(SUPPLIED ENTRIES begins)

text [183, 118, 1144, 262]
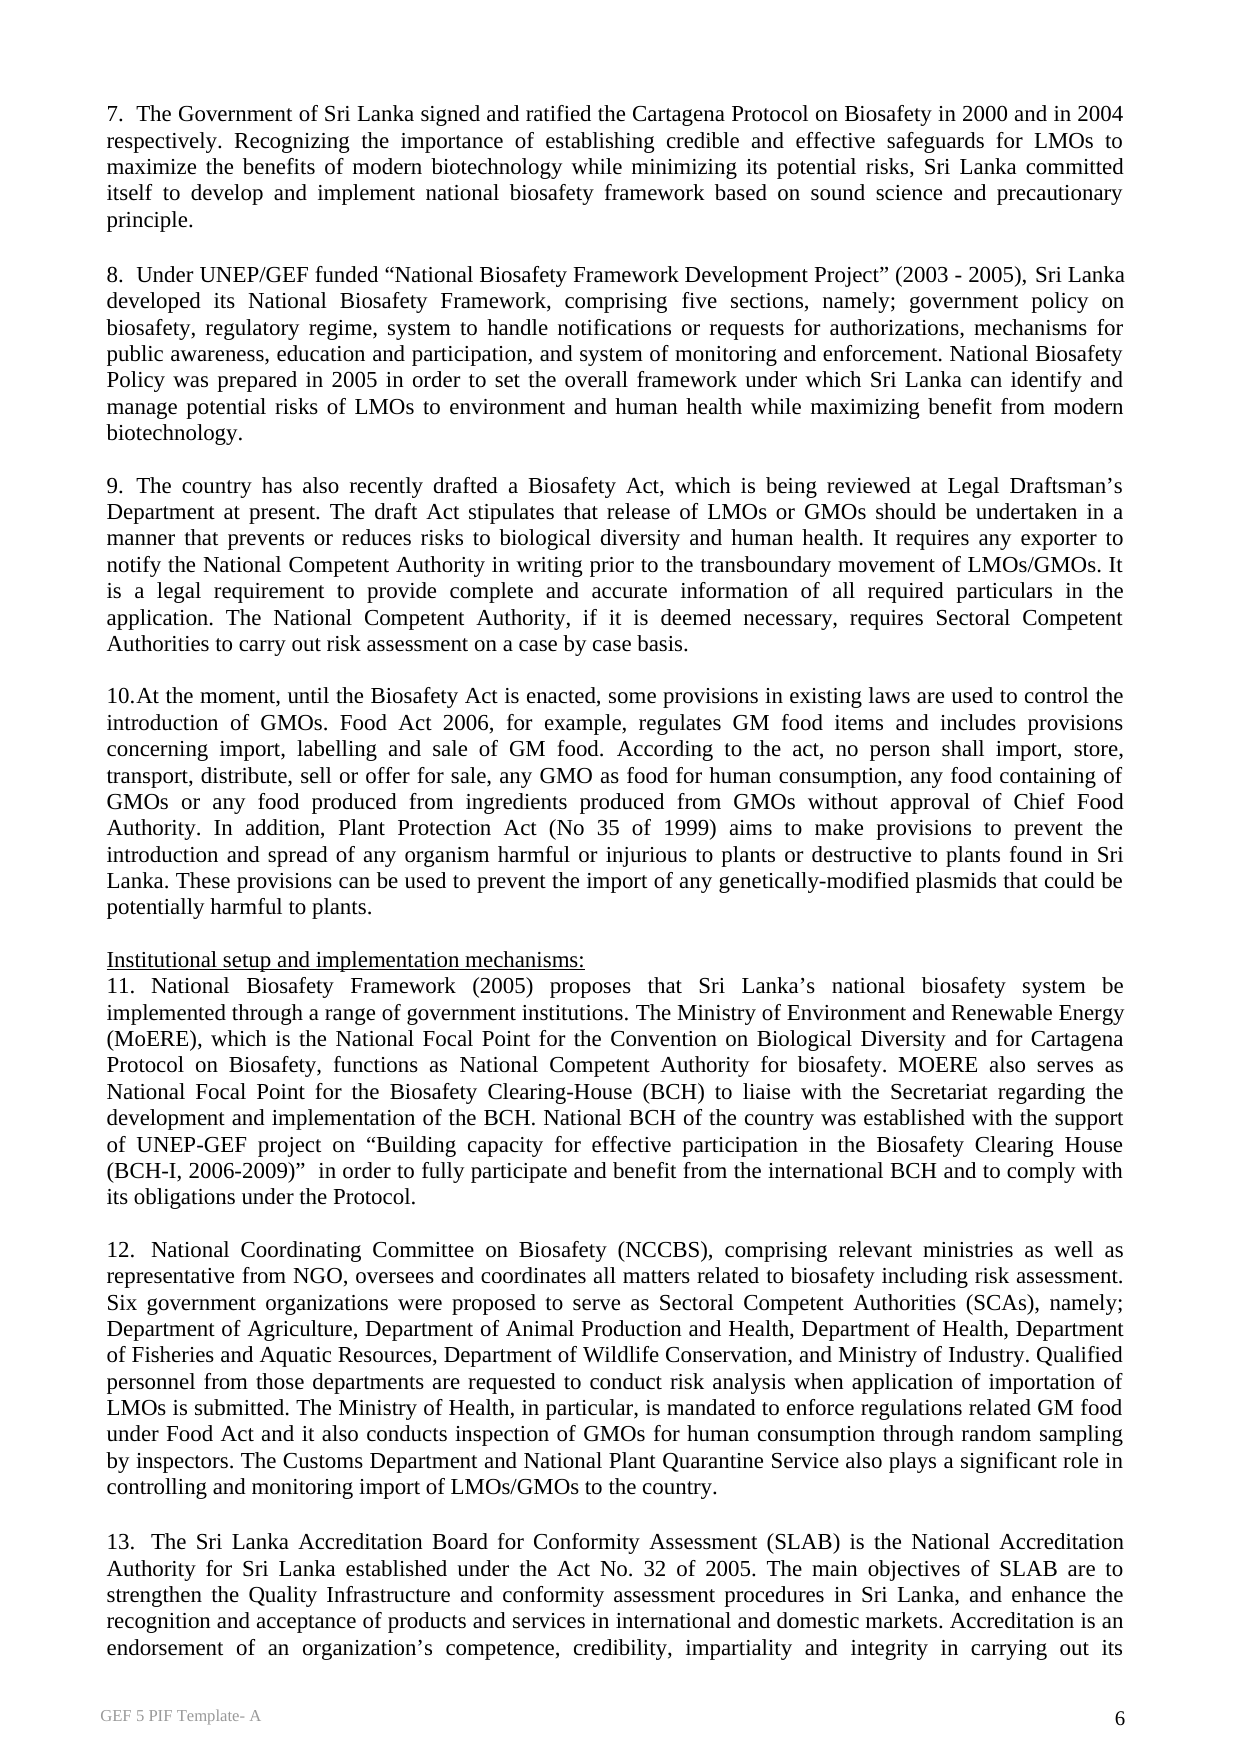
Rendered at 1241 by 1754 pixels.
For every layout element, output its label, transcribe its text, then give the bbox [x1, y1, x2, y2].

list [106, 1528, 1125, 1660]
list At the moment, until the Biosafety Act is enacted, some provisions in existing laws are used to control the introduction of GMOs. Food Act 2006, for example, regulates GM food items and includes provisions concerning import, labelling and sale of GM food. According to the act, no person shall import, store, transport, distribute, sell or offer for sale, any GMO as food for human consumption, any food containing of GMOs or any food produced from ingredients produced from GMOs without approval of Chief Food Authority. In addition, Plant Protection Act (No 35 of 1999) aims to make provisions to prevent the introduction and spread of any organism harmful or injurious to plants or destructive to plants found in Sri Lanka. These provisions can be used to prevent the import of any genetically-modified plasmids that could be potentially harmful to plants. [106, 683, 1125, 920]
list National Coordinating Committee on Biosafety (NCCBS), comprising relevant ministries as well as representative from NGO, oversees and coordinates all matters related to biosafety including risk assessment. Six government organizations were proposed to serve as Sectoral Competent Authorities (SCAs), namely; Department of Agriculture, Department of Animal Production and Health, Department of Health, Department of Fisheries and Aquatic Resources, Department of Wildlife Conservation, and Ministry of Industry. Qualified personnel from those departments are requested to conduct risk analysis when application of importation of LMOs is submitted. The Ministry of Health, in particular, is mandated to enforce regulations related GM food under Food Act and it also conducts inspection of GMOs for human consumption through random sampling by inspectors. The Customs Department and National Plant Quarantine Service also plays a significant role in controlling and monitoring import of LMOs/GMOs to the country. [106, 1236, 1125, 1499]
list Under UNEP/GEF funded “National Biosafety Framework Development Project” (2003 - 2005), Sri Lanka developed its National Biosafety Framework, comprising five sections, namely; government policy on biosafety, regulatory regime, system to handle notifications or requests for authorizations, mechanisms for public awareness, education and participation, and system of monitoring and enforcement. National Biosafety Policy was prepared in 2005 in order to set the overall framework under which Sri Lanka can identify and manage potential risks of LMOs to environment and human health while maximizing benefit from modern biotechnology. [106, 261, 1125, 445]
list The Government of Sri Lanka signed and ratified the Cartagena Protocol on Biosafety in 2000 and in 2004 respectively. Recognizing the importance of establishing credible and effective safeguards for LMOs to maximize the benefits of modern biotechnology while minimizing its potential risks, Sri Lanka committed itself to develop and implement national biosafety framework based on sound science and precautionary principle. [106, 100, 1125, 232]
list Institutional setup and implementation mechanisms: [106, 946, 1125, 972]
list The country has also recently drafted a Biosafety Act, which is being reviewed at Legal Draftsman’s Department at present. The draft Act stipulates that release of LMOs or GMOs should be undertaken in a manner that prevents or reduces risks to biological diversity and human health. It requires any exporter to notify the National Competent Authority in writing prior to the transboundary movement of LMOs/GMOs. It is a legal requirement to provide complete and accurate information of all required particulars in the application. The National Competent Authority, if it is deemed necessary, requires Sectoral Competent Authorities to carry out risk assessment on a case by case basis. [106, 472, 1125, 656]
list National Biosafety Framework (2005) proposes that Sri Lanka’s national biosafety system be implemented through a range of government institutions. The Ministry of Environment and Renewable Energy (MoERE), which is the National Focal Point for the Convention on Biological Diversity and for Cartagena Protocol on Biosafety, functions as National Competent Authority for biosafety. MOERE also serves as National Focal Point for the Biosafety Clearing-House (BCH) to liaise with the Secretariat regarding the development and implementation of the BCH. National BCH of the country was established with the support of UNEP-GEF project on “Building capacity for effective participation in the Biosafety Clearing House (BCH-I, 2006-2009)” in order to fully participate and benefit from the international BCH and to comply with its obligations under the Protocol. [106, 972, 1125, 1210]
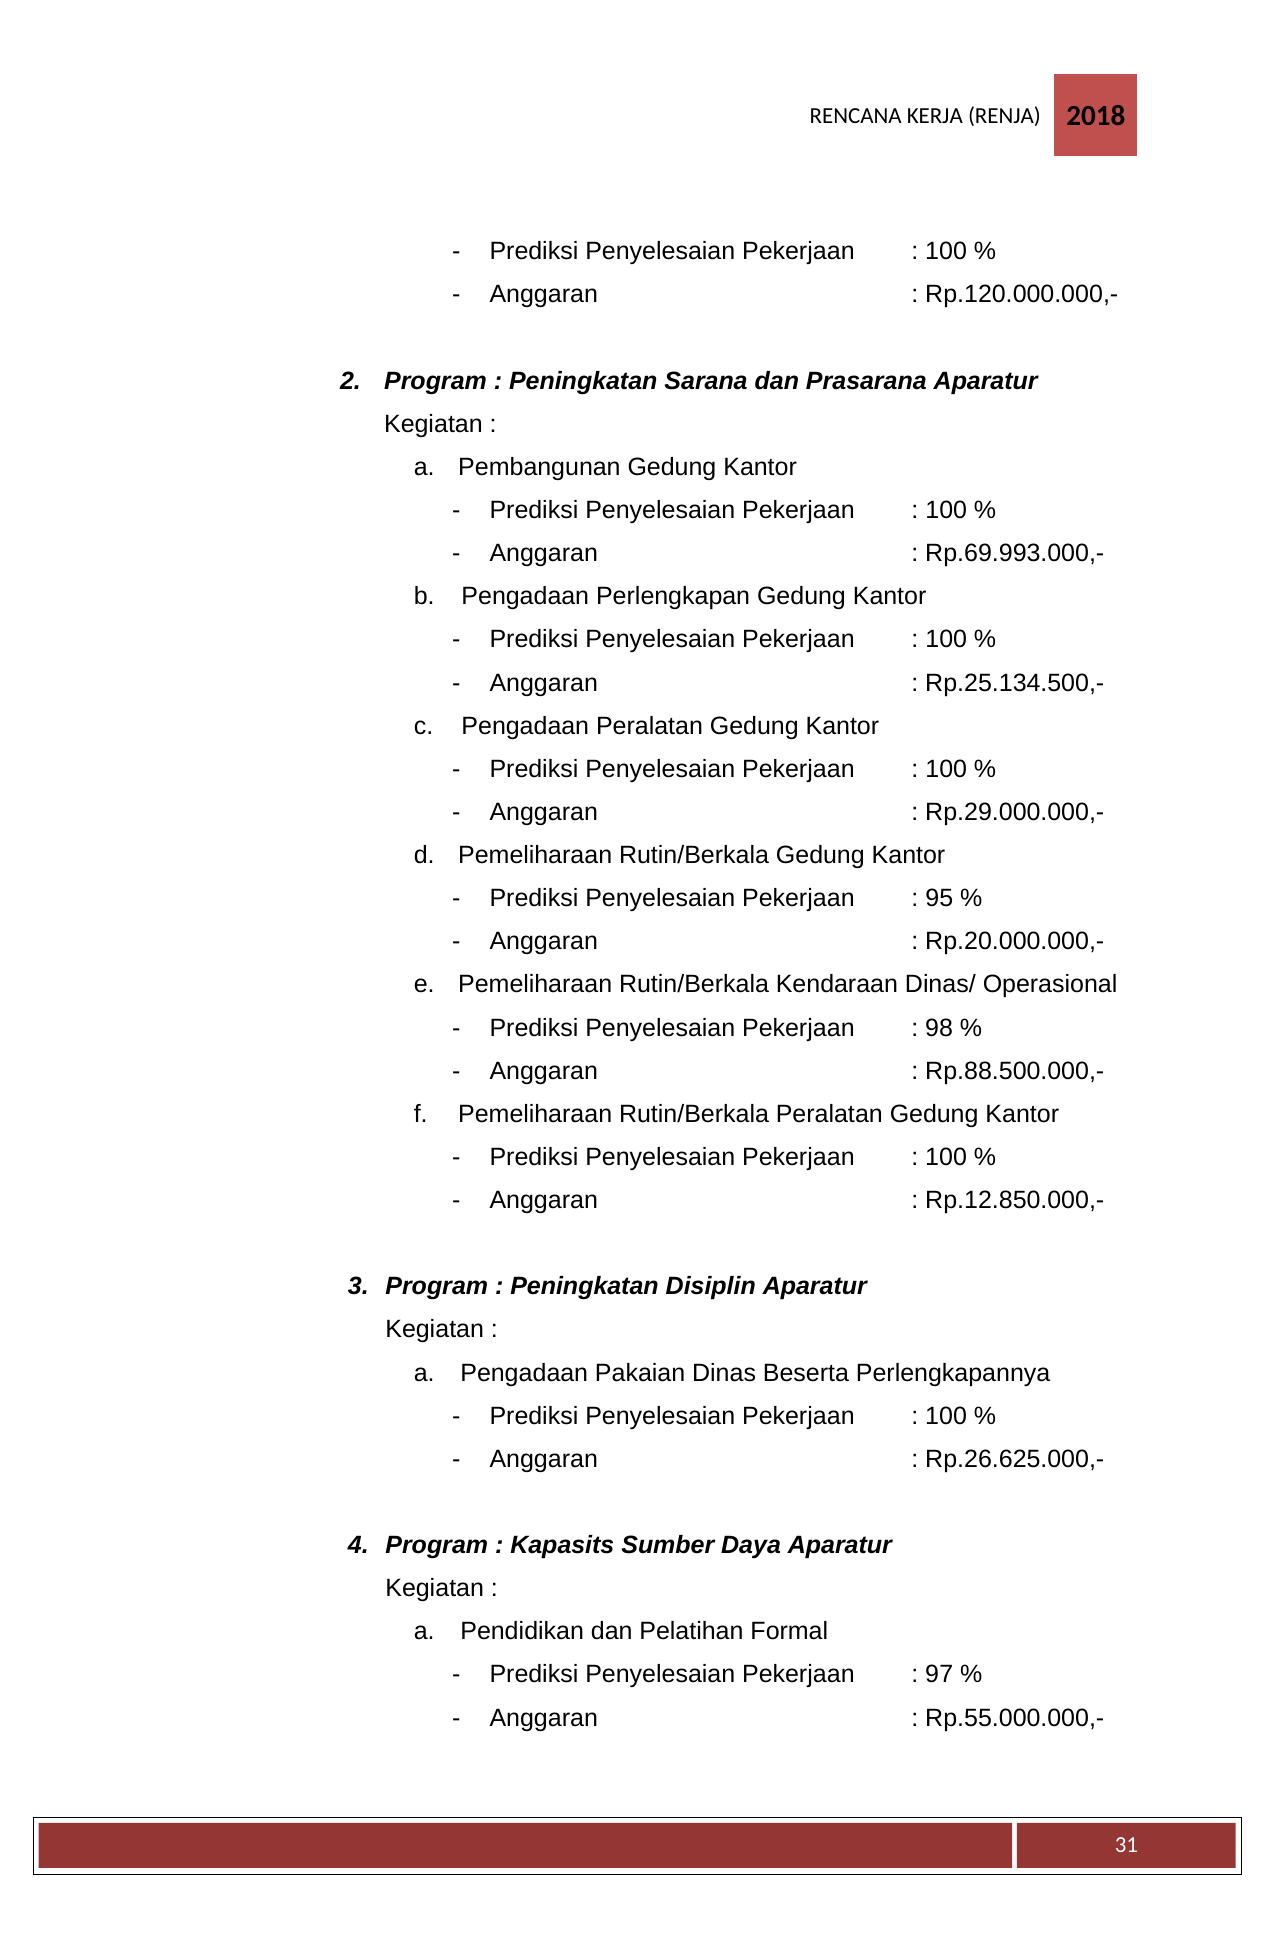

(SUPPLIED ENTRIES ends)

#### WORK REQUEST:
Every entry, exactly as written: transcribe it, passing over any pictures.

#### EXERCISE SOLUTION:
text [183, 118, 1144, 262]
Rendered at 1241 by 1754 pixels.
For every layout element, output its label, transcribe its text, then give the bbox [x1, y1, x2, y2].

list [106, 1528, 1125, 1660]
list At the moment, until the Biosafety Act is enacted, some provisions in existing laws are used to control the introduction of GMOs. Food Act 2006, for example, regulates GM food items and includes provisions concerning import, labelling and sale of GM food. According to the act, no person shall import, store, transport, distribute, sell or offer for sale, any GMO as food for human consumption, any food containing of GMOs or any food produced from ingredients produced from GMOs without approval of Chief Food Authority. In addition, Plant Protection Act (No 35 of 1999) aims to make provisions to prevent the introduction and spread of any organism harmful or injurious to plants or destructive to plants found in Sri Lanka. These provisions can be used to prevent the import of any genetically-modified plasmids that could be potentially harmful to plants. [106, 683, 1125, 920]
list National Coordinating Committee on Biosafety (NCCBS), comprising relevant ministries as well as representative from NGO, oversees and coordinates all matters related to biosafety including risk assessment. Six government organizations were proposed to serve as Sectoral Competent Authorities (SCAs), namely; Department of Agriculture, Department of Animal Production and Health, Department of Health, Department of Fisheries and Aquatic Resources, Department of Wildlife Conservation, and Ministry of Industry. Qualified personnel from those departments are requested to conduct risk analysis when application of importation of LMOs is submitted. The Ministry of Health, in particular, is mandated to enforce regulations related GM food under Food Act and it also conducts inspection of GMOs for human consumption through random sampling by inspectors. The Customs Department and National Plant Quarantine Service also plays a significant role in controlling and monitoring import of LMOs/GMOs to the country. [106, 1236, 1125, 1499]
list Under UNEP/GEF funded “National Biosafety Framework Development Project” (2003 - 2005), Sri Lanka developed its National Biosafety Framework, comprising five sections, namely; government policy on biosafety, regulatory regime, system to handle notifications or requests for authorizations, mechanisms for public awareness, education and participation, and system of monitoring and enforcement. National Biosafety Policy was prepared in 2005 in order to set the overall framework under which Sri Lanka can identify and manage potential risks of LMOs to environment and human health while maximizing benefit from modern biotechnology. [106, 261, 1125, 445]
list The Government of Sri Lanka signed and ratified the Cartagena Protocol on Biosafety in 2000 and in 2004 respectively. Recognizing the importance of establishing credible and effective safeguards for LMOs to maximize the benefits of modern biotechnology while minimizing its potential risks, Sri Lanka committed itself to develop and implement national biosafety framework based on sound science and precautionary principle. [106, 100, 1125, 232]
list Institutional setup and implementation mechanisms: [106, 946, 1125, 972]
list The country has also recently drafted a Biosafety Act, which is being reviewed at Legal Draftsman’s Department at present. The draft Act stipulates that release of LMOs or GMOs should be undertaken in a manner that prevents or reduces risks to biological diversity and human health. It requires any exporter to notify the National Competent Authority in writing prior to the transboundary movement of LMOs/GMOs. It is a legal requirement to provide complete and accurate information of all required particulars in the application. The National Competent Authority, if it is deemed necessary, requires Sectoral Competent Authorities to carry out risk assessment on a case by case basis. [106, 472, 1125, 656]
list National Biosafety Framework (2005) proposes that Sri Lanka’s national biosafety system be implemented through a range of government institutions. The Ministry of Environment and Renewable Energy (MoERE), which is the National Focal Point for the Convention on Biological Diversity and for Cartagena Protocol on Biosafety, functions as National Competent Authority for biosafety. MOERE also serves as National Focal Point for the Biosafety Clearing-House (BCH) to liaise with the Secretariat regarding the development and implementation of the BCH. National BCH of the country was established with the support of UNEP-GEF project on “Building capacity for effective participation in the Biosafety Clearing House (BCH-I, 2006-2009)” in order to fully participate and benefit from the international BCH and to comply with its obligations under the Protocol. [106, 972, 1125, 1210]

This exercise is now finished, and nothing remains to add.